In the late 1860s Walrus, a large paddle steamer built at Cleveland, was converted to Australia's first floating distillery with the addition of a steam driven sugar mill on board. Walrus navigated the lower reaches of Bulimba Creek and the Brisbane River before servicing areas along the Nerang, Albert and the Logan Rivers to the south.

To provide a straighter deeper channel in the lower reaches Brisbane River, it was decided in 1889 to relocate the mouths of creeks and eliminate all of islands by a combination of removal by dredging and incorporation as part of the river bank. In the case of Doughboy Creek (now Bulimba Creek) and Gibson Island, it was decided to relocate the creek mouth then at approximately (to the west of Gibson Island) to the eastern end of Gibson Island (its current mouth) by closing the original mouth with a training wall diverting the flow of the creek into Aquarium Passage, which separated Gibson Island from the southern bank of the Brisbane River. The Doughboy training wall was built from 1900 to June 1902 and was 7,040 ft long. As a result of the training wall, an isthmus (approximately 104 m wide as at 2020) formed at the original mouth of the creek permanently connecting Gibson Island to Murarrie.

In August 2008 the Bulimba Creek valley was polluted by a 100000 L oil leak from the 1964-laid Santos-owned to Brisbane pipeline adjacent to Bulimba Creek at Carindale, requiring the removal of hundreds of truckloads of contaminated soil from the suburb's recreation reserve.

==Bulimba Creek Catchment Coordinating Committee==
The Bulimba Creek Catchment Coordinating Committee is associated with the Landcare Group and is run by volunteers. Formed in 1997 and incorporated in 1999, it supports smaller groups and individuals involved in bushcare, catchment care, nature conservation and environmental education and awareness.
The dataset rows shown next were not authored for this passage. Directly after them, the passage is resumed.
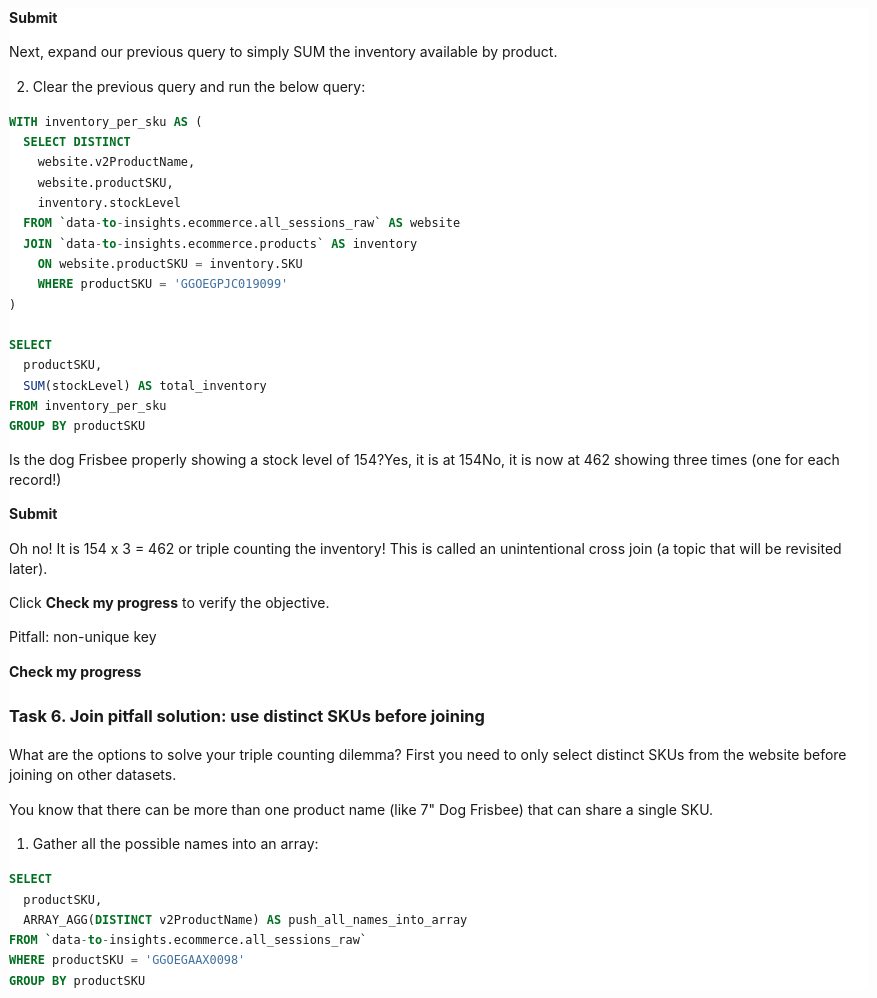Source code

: **Submit**

Next, expand our previous query to simply SUM the inventory available by product.

2. Clear the previous query and run the below query:
    

```sql
WITH inventory_per_sku AS (
  SELECT DISTINCT
    website.v2ProductName,
    website.productSKU,
    inventory.stockLevel
  FROM `data-to-insights.ecommerce.all_sessions_raw` AS website
  JOIN `data-to-insights.ecommerce.products` AS inventory
    ON website.productSKU = inventory.SKU
    WHERE productSKU = 'GGOEGPJC019099'
)

SELECT
  productSKU,
  SUM(stockLevel) AS total_inventory
FROM inventory_per_sku
GROUP BY productSKU
```

Is the dog Frisbee properly showing a stock level of 154?Yes, it is at 154No, it is now at 462 showing three times (one for each record!)

**Submit**

Oh no! It is 154 x 3 = 462 or triple counting the inventory! This is called an unintentional cross join (a topic that will be revisited later).

Click **Check my progress** to verify the objective.

Pitfall: non-unique key

**Check my progress**

### **Task 6. Join pitfall solution: use distinct SKUs before joining**

What are the options to solve your triple counting dilemma? First you need to only select distinct SKUs from the website before joining on other datasets.

You know that there can be more than one product name (like 7" Dog Frisbee) that can share a single SKU.

1. Gather all the possible names into an array:
    

```sql
SELECT
  productSKU,
  ARRAY_AGG(DISTINCT v2ProductName) AS push_all_names_into_array
FROM `data-to-insights.ecommerce.all_sessions_raw`
WHERE productSKU = 'GGOEGAAX0098'
GROUP BY productSKU
```
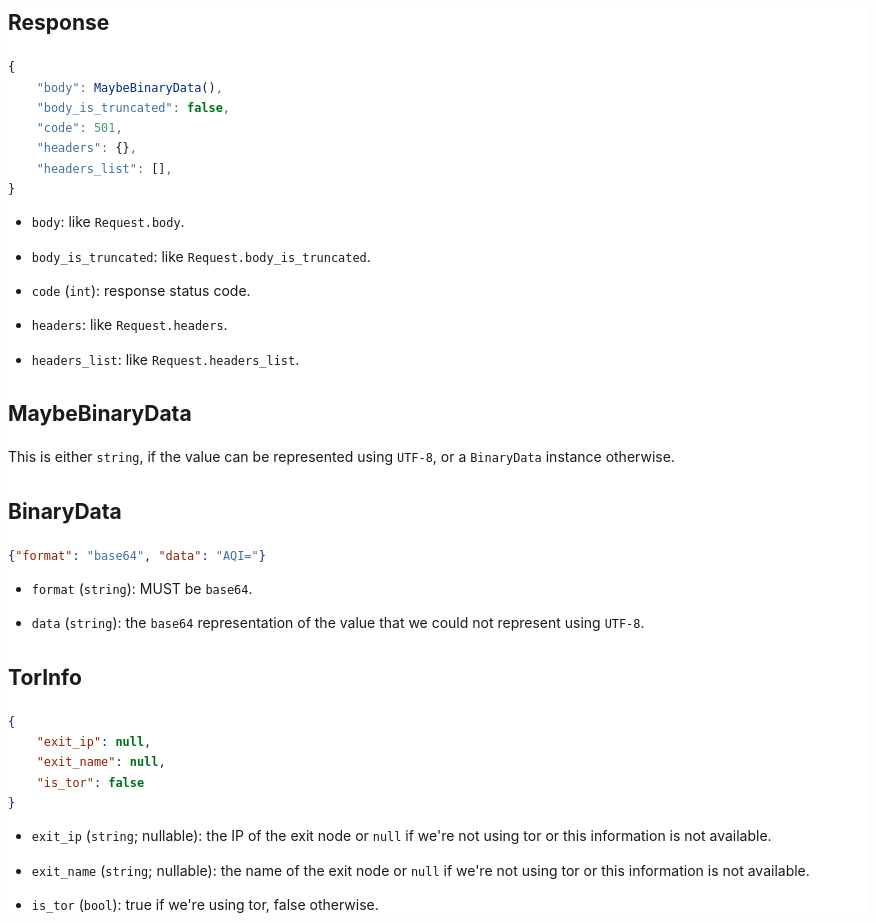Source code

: ## Response

```JavaScript
{
    "body": MaybeBinaryData(),
    "body_is_truncated": false,
    "code": 501,
    "headers": {},
    "headers_list": [],
}
```

- `body`: like `Request.body`.

- `body_is_truncated`: like `Request.body_is_truncated`.

- `code` (`int`): response status code.

- `headers`: like `Request.headers`.

- `headers_list`: like `Request.headers_list`.

## MaybeBinaryData

This is either `string`, if the value can be represented using `UTF-8`, or
a `BinaryData` instance otherwise.

## BinaryData

```JSON
{"format": "base64", "data": "AQI="}
```

- `format` (`string`): MUST be `base64`.

- `data` (`string`): the `base64` representation of the value that
we could not represent using `UTF-8`.

## TorInfo

```JSON
{
    "exit_ip": null,
    "exit_name": null,
    "is_tor": false
}
```

- `exit_ip` (`string`; nullable): the IP of the exit node or `null`
if we're not using tor or this information is not available.

- `exit_name` (`string`; nullable): the name of the exit node or `null`
if we're not using tor or this information is not available.

- `is_tor` (`bool`): true if we're using tor, false otherwise.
Known as the B4C, the group is involved in protecting and rehabilitating waterways, corridors, remnant bushlands and wetlands. It was the first urban Queensland group to win a State Landcare award, in 2000. In 2005 the B4C won the prestigious Thiess National Riverprize. Recent successes in protecting the environment by the B4C include securing the Weekes Road, Carindale Bushlands and Oates Hill Reserve from the Queensland Government, saving the Wishart Bushlands from development, saving the Bulimba Creek Oxbow and negotiating a major rehabilitation project to restore this 30 ha saline wetland.

The B4C has its own foundation "the Bulimba Creek Environment Fund", which provides small grants to members of the community to get involved in environmental issues, education and training. B4C has its own catchment centre and community nursery. It is in the process of developing a 2 ha site together with its corporate partner, Powerlink, into a sustainability centre, including a sustainable home (office), community nursery, with water-wise gardens and through the use of permaculture methods and sustainable technologies.